**Exercise directions:** Verbatim copy, images excluded: write out each record shown below.
□ □ □
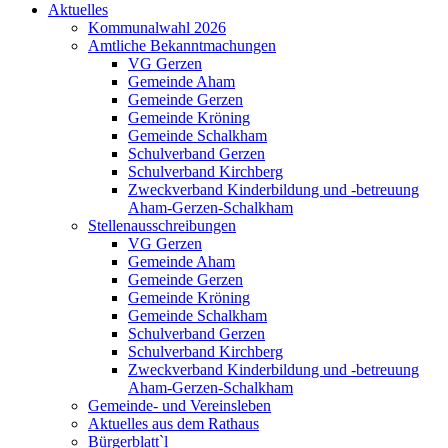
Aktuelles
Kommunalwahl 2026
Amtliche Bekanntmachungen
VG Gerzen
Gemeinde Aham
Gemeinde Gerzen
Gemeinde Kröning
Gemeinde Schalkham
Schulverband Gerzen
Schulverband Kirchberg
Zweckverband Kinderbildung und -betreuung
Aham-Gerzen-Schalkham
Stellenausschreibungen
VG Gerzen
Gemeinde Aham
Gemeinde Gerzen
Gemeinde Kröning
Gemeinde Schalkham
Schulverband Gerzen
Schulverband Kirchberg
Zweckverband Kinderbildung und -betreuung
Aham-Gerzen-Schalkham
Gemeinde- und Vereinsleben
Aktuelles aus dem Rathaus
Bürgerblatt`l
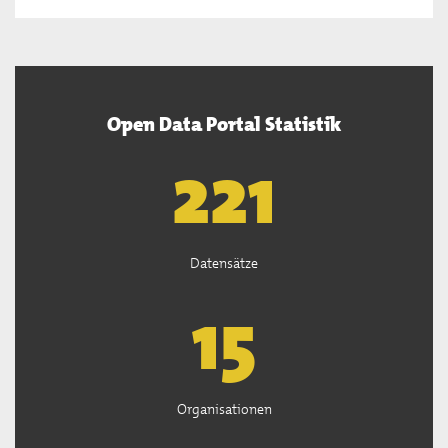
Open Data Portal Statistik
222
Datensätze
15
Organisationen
□ □ □
**Completed task:**
Aktuelles
Kommunalwahl 2026
Amtliche Bekanntmachungen
VG Gerzen
Gemeinde Aham
Gemeinde Gerzen
Gemeinde Kröning
Gemeinde Schalkham
Schulverband Gerzen
Schulverband Kirchberg
Zweckverband Kinderbildung und -betreuung
Aham-Gerzen-Schalkham
Stellenausschreibungen
VG Gerzen
Gemeinde Aham
Gemeinde Gerzen
Gemeinde Kröning
Gemeinde Schalkham
Schulverband Gerzen
Schulverband Kirchberg
Zweckverband Kinderbildung und -betreuung
Aham-Gerzen-Schalkham
Gemeinde- und Vereinsleben
Aktuelles aus dem Rathaus
Bürgerblatt`l
Open Data Portal Statistik
222
Datensätze
15
Organisationen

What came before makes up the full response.